:: Page excerpt ::
+++

Commentary

Ban Cell Phones In Cars?

By Robert Hahn, Paul Tetlock and Jason Burnett
December 29, 2000
Last year, Brooklyn, Ohio, became the first U.S. city to ban hand-held cell phone use in vehicles, on the grounds that talking on a phone while driving can cause accidents. Meanwhile, similar measures are being debated in state legislatures, and just last month, Verizon, the nation’s largest wireless company, announced that it will endorse state initiatives to impose “hands-free” restrictions for phone use in cars. Are these measures a good idea?

Cell phone subscribership in the United States has grown dramatically in recent years, from 92,000 people in 1985 to more than 77 million in 1999. A recent National Highway Traffic Safety Administration survey reports that 44 percent of drivers have a cell phone with them while driving, a number that will only increase with the proliferation of phone ownership. We calculated that car accidents associated with phone use account for about 300 deaths per year. While small in comparison to the 41,000 annual deaths from car accidents, these deaths raise the question whether cell phone use while driving is justifiable. We think a ban is unwise at this time because vehicular cell phone use provides substantial personal and societal benefits, but does not contribute to a large number of serious accidents.

+++

:: Material shown ::

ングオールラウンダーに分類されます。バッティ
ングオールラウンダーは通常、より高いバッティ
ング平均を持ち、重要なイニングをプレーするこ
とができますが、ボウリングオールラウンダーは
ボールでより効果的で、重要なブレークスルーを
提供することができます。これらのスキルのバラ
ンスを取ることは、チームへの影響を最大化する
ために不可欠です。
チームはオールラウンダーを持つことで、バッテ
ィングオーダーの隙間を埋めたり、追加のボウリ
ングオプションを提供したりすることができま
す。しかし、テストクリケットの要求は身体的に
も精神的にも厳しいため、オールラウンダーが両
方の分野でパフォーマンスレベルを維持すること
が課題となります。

+++

:: Problem 1 ::
Based on the cell phone commentary, say whether each statement agrees with it. Answer yes or no, and quote the words that decide it.
(a) Brooklyn, Ohio, was the first U.S. city to ban hand-held cell phone use in vehicles.
(b) The federal survey found that more than half of drivers have a cell phone with them while driving.
(c) Verizon opposes state efforts to require hands-free phone use in cars.
:: Problem 2 ::
List everyone named as an author of the cell phone commentary.
:: Problem 3 ::
According to the cell phone commentary, why do the authors consider a ban on cell phone use in cars unwise for now?

:: Solution 1 ::
(a) Yes: "Last year, Brooklyn, Ohio, became the first U.S. city to ban hand-held cell phone use in vehicles"
(b) No: "44 percent of drivers have a cell phone with them while driving"
(c) No: "announced that it will endorse state initiatives to impose “hands-free” restrictions for phone use in cars"

:: Solution 2 ::
Robert Hahn
Paul Tetlock
Jason Burnett

:: Solution 3 ::
Using a cell phone in a vehicle brings substantial personal and societal benefits. It also does not contribute to a large number of serious accidents.